I agree that efficiency would probably be the deal breaker. In my case the spread between peak and off-peak is about 18 cents/kwh. NY metro area ConEd gets 9 cents/off peak and 27 cents/peak. Even if the efficiency was high enough to cover the spread, I suspect battery replacement would wipe out what was left. I wouldn't mind setting up a test rig to get the numbers. However, I don't have a design with which I am confident won't fail.

LinuxH4x0r (author)2007-10-27

Or, because it is less than you total power consumption, you could just use it to power a dc generator and use that to power a small inverter (400W ~\$15) or directly power things (12v car phone charger, laptop, charge batteries, etc). Has anyone ever thaut of powering a refrigerator compressor directly with a wing turbine and making a wind powered AC system? Good luck, and please reply.

trebuchet03 (author)2007-10-27

you could just use it to power a dc generator and use that to power a small inverter (400W ~\$15) or directly power things (12v car phone charger, laptop, charge batteries, etc).

That's totally possible, but that meets the demand of another market ;) I'm looking for seamless integration. A second line sort of system means your devices stop working once you stop generating power or when your battery dies. The psychological benefit for that is you see the fruits of your effort immediatly - versus when you put a small amount of power into the grid, everything is literally hidden in the wall :P

LinuxH4x0r (author)2007-10-28

I meant to use them side by side. When the sun sets or the wind stops unplug everything and plug it in to the coal burning, pollution causing goodness we call the wall. Any thought about the AC idea- I'll post a new forum about it.

NachoMahma (author)2007-10-27

. I don't think you can just hook up and start feeding power into the grid without permission from the utility. . I'm no EE, but your basic scheme sounds good. I imagine the util will want pretty tight control as far as staying in synch. . I doubt it will be very practical, but, if everybody had a small generator, even a few Watts each would help. It could be driven by just about anything - wind turbines, PVs, exercise bikes, hyperactive kids - any source of free energy. Use batteries to collect energy at night (guess that leaves out PVs) and feed it into the grid during high-demand periods. . I doubt if the util would be able to pay much for anything you produce. The bookkeeping to keep track of a few WH here and there would be a big burden. . Very interesting idea. I hope someone that knows what they're talking about chimes in and tells you how easy (and cheap) it is to do.

trebuchet03 (author)2007-10-27

Hyperactive kids :p Yes :D

I saw your first post - about checking with the utility company... And yes, that does have to be done..... I might not necessarily tell them the mode of generation at first, but methinks if I use a UL listed motor - it should meet some sort of compliance :D

As for book keeping, if the power company lets you feed back into the grid - they may be obligated to buy the power back from you at the rate they sell it for (up to your consumption). If you have a rotary type meter (not a digital one - the type with a spinning disk), typically you can feedback without any special equipment. Otherwise, the power company has to install a second meter... Depending on local laws, they may be required to do so for free.

But that assumes your power actually leaves your home - in my case, that shouldn't happen. While making power, it should go straight to whatever devices are currently plugged in (and the meter will just turn slower as less power is needed from the grid).

I hope someone that knows what they're talking about chimes in and tells you how easy (and cheap) it is to do.

Me too :) I'm hoping the answer is.. "Yes, that will work." and "Yes, it will self regulate."

> [About this task] Rewrite the discussion of feeding home-generated power into the grid, beginning at the words "I saw your first" and stopping after "so for free.". Replace "power company" with "electric utility" throughout.

[Body or hand keypoint data]

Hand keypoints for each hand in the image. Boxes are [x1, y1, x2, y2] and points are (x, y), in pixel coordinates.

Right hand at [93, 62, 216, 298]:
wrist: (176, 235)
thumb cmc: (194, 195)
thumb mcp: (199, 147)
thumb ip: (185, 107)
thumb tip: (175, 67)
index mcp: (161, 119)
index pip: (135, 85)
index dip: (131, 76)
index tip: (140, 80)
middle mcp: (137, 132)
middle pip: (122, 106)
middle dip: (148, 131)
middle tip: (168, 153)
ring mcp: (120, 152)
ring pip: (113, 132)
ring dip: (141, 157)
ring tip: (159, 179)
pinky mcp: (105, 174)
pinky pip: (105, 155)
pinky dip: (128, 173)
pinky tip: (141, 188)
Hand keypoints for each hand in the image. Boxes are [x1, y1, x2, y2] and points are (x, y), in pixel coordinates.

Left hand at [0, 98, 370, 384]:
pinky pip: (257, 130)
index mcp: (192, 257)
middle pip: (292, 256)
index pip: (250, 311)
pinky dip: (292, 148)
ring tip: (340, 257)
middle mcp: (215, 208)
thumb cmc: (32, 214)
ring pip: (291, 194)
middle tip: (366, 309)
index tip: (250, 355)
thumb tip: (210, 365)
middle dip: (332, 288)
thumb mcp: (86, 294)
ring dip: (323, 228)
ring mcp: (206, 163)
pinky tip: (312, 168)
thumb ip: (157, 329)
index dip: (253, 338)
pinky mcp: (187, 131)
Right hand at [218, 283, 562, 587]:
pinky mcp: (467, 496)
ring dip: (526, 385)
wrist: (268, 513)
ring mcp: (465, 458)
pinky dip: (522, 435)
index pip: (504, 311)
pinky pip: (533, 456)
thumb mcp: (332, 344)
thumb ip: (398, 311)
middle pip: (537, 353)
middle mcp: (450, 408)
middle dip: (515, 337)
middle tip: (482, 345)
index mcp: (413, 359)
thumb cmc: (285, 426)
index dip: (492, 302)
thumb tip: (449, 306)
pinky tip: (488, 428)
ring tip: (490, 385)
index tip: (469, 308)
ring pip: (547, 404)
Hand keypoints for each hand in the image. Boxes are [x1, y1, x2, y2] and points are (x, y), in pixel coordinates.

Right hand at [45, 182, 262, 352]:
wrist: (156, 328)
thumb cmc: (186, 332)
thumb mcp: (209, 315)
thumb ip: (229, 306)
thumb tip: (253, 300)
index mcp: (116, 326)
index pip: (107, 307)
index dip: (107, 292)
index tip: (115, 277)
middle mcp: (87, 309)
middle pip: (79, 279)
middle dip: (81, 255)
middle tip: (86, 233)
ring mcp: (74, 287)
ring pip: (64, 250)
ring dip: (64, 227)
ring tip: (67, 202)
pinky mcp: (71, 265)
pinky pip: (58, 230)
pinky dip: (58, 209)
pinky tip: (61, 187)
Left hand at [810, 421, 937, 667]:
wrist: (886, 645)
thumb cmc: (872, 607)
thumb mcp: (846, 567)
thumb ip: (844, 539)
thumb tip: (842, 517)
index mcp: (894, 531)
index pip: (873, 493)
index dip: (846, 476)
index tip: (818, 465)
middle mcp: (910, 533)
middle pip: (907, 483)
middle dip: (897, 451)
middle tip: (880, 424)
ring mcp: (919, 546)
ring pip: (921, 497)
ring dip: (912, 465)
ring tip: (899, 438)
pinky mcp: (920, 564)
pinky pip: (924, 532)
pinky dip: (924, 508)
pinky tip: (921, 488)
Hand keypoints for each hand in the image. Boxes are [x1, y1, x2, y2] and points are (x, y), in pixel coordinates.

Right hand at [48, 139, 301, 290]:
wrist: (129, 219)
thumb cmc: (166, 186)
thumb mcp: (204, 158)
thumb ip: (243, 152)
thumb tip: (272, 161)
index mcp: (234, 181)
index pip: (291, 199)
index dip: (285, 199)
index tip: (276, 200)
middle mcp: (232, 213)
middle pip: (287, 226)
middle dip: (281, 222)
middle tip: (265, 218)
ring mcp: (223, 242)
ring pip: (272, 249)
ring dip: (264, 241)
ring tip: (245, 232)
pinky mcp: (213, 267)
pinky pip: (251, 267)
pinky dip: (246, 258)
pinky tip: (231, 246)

> [Written solution]
I saw your first post - about checking with the utility company... And yes, that does have to be done..... I might not necessarily tell them the mode of generation at first, but methinks if I use a UL listed motor - it should meet some sort of compliance :D

As for book keeping, if the electric utility lets you feed back into the grid - they may be obligated to buy the power back from you at the rate they sell it for (up to your consumption). If you have a rotary type meter (not a digital one - the type with a spinning disk), typically you can feedback without any special equipment. Otherwise, the electric utility has to install a second meter... Depending on local laws, they may be required to do so for free.